> Extracted records:
__________

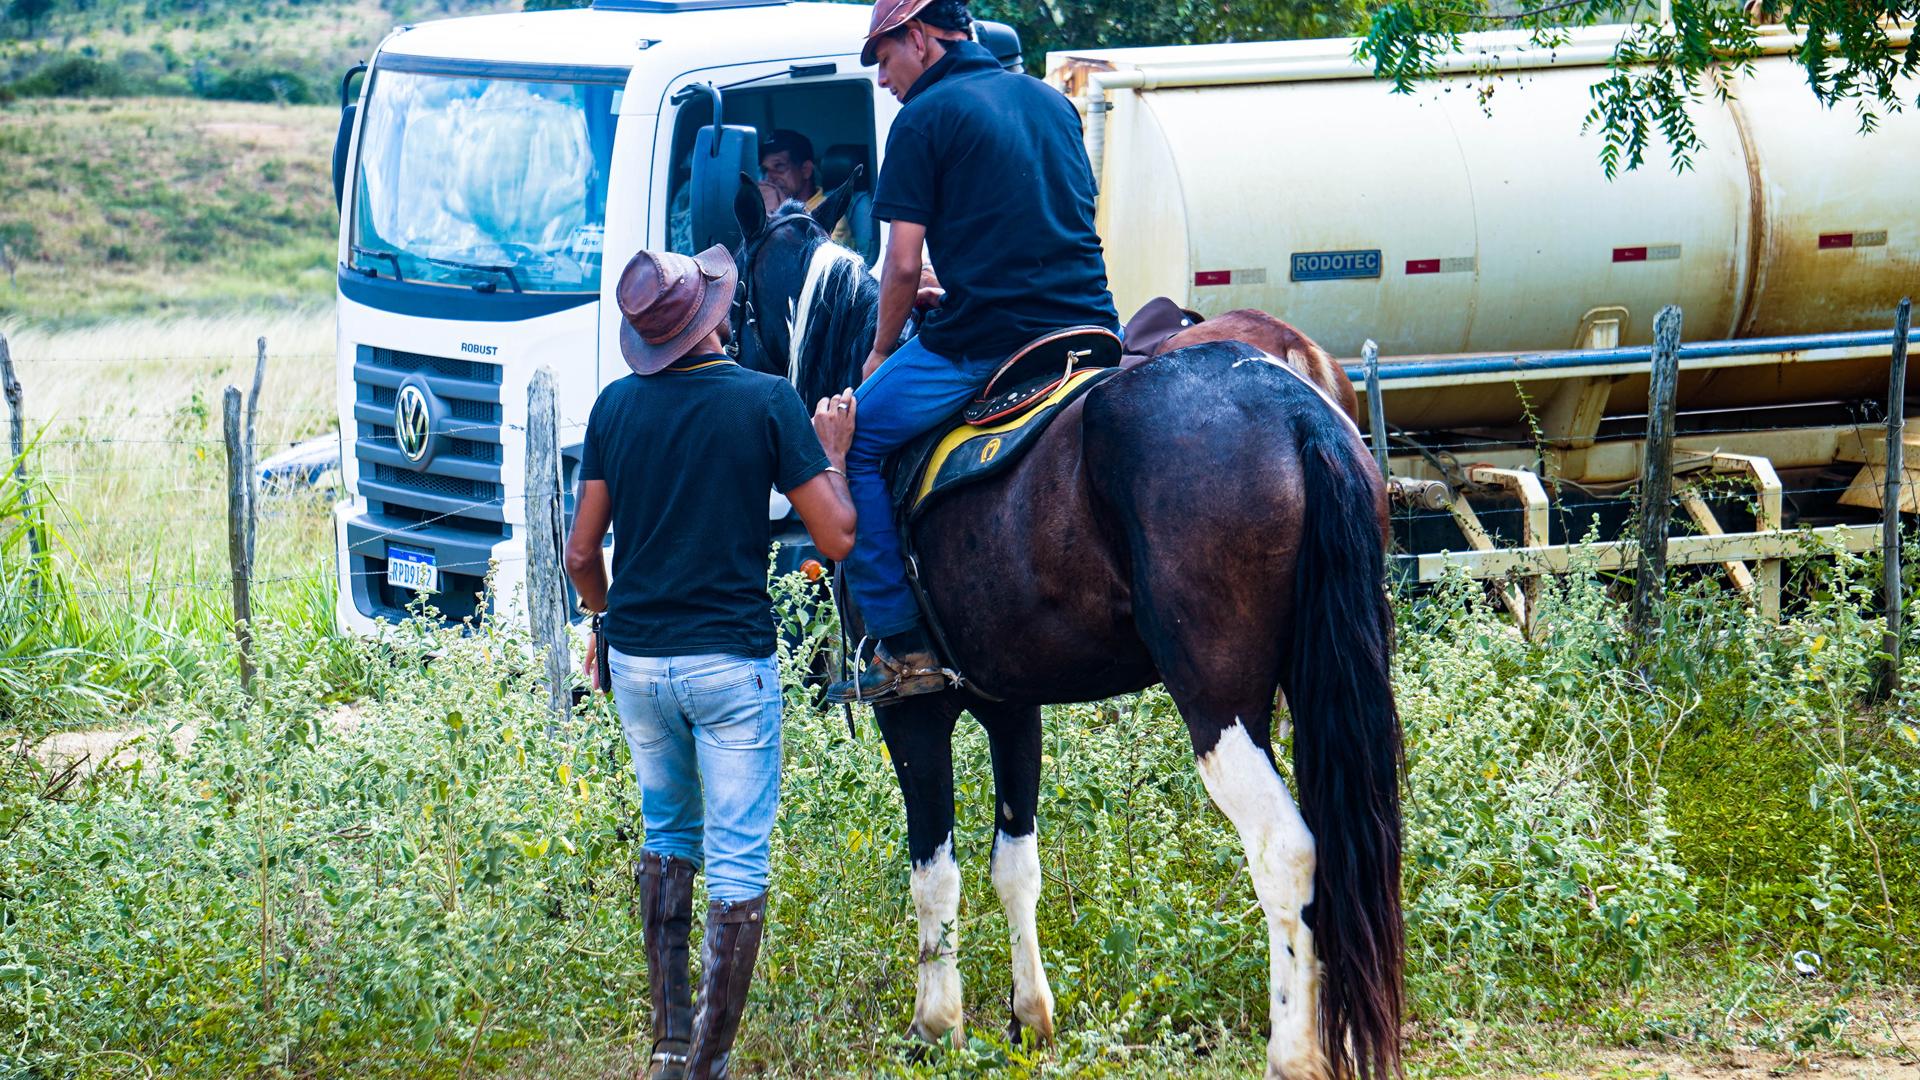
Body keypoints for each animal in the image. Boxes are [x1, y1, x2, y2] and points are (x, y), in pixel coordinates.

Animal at [731, 177, 1403, 1080]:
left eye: (738, 292)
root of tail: (1298, 411)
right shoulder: (1012, 704)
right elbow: (1015, 864)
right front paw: (1031, 1019)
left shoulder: (913, 712)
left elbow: (933, 870)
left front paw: (937, 1025)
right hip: (1321, 682)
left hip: (1220, 703)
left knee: (1286, 850)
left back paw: (1292, 1053)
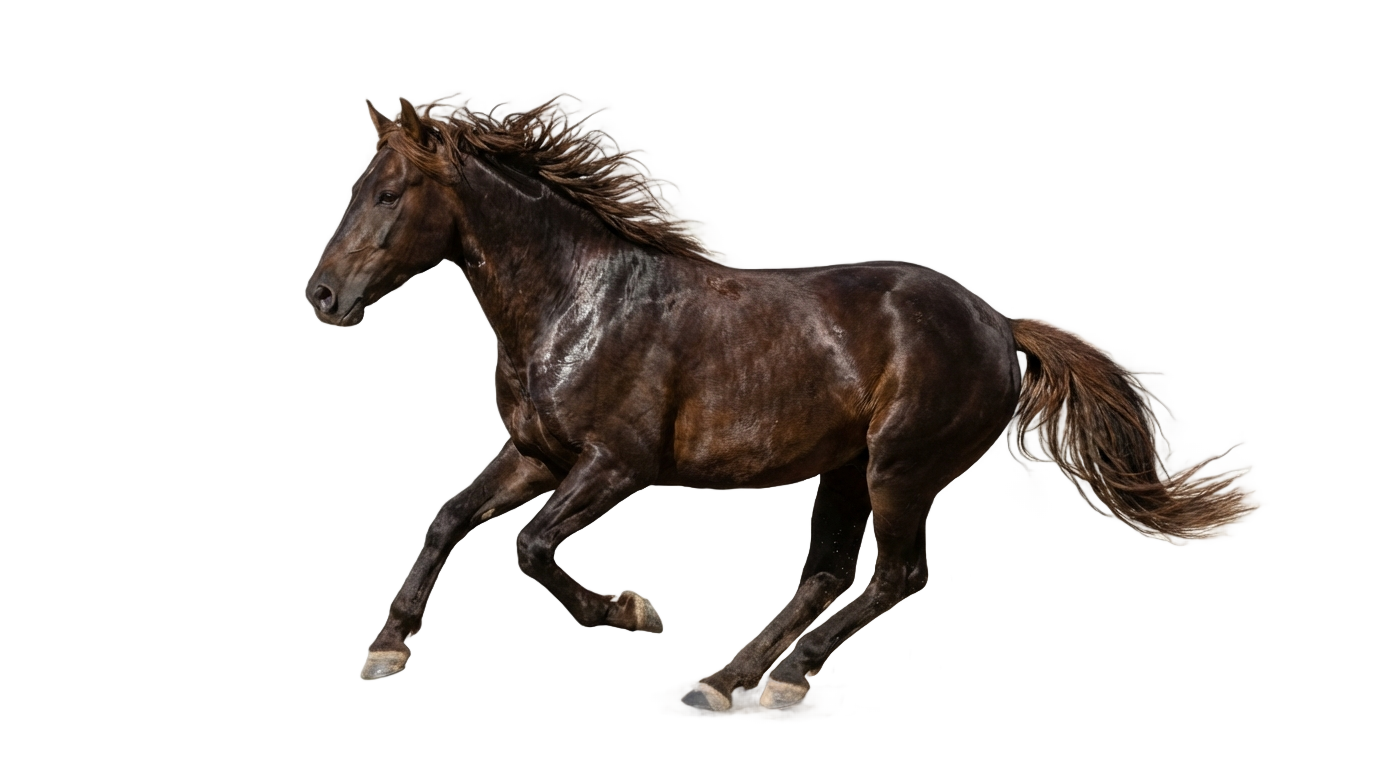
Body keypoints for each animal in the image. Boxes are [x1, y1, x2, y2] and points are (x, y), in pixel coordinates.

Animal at [304, 98, 1247, 711]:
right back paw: (728, 682)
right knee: (825, 578)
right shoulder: (539, 455)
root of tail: (1000, 325)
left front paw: (626, 614)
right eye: (356, 188)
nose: (321, 295)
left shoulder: (617, 465)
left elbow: (531, 547)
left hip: (900, 467)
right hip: (845, 471)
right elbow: (449, 518)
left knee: (892, 575)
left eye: (388, 193)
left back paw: (786, 679)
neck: (578, 303)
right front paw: (386, 652)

__________

> Task brief: Write out each line above containing "back".

> Written response:
left back paw: (1292, 1053)
right back paw: (728, 682)
left back paw: (786, 679)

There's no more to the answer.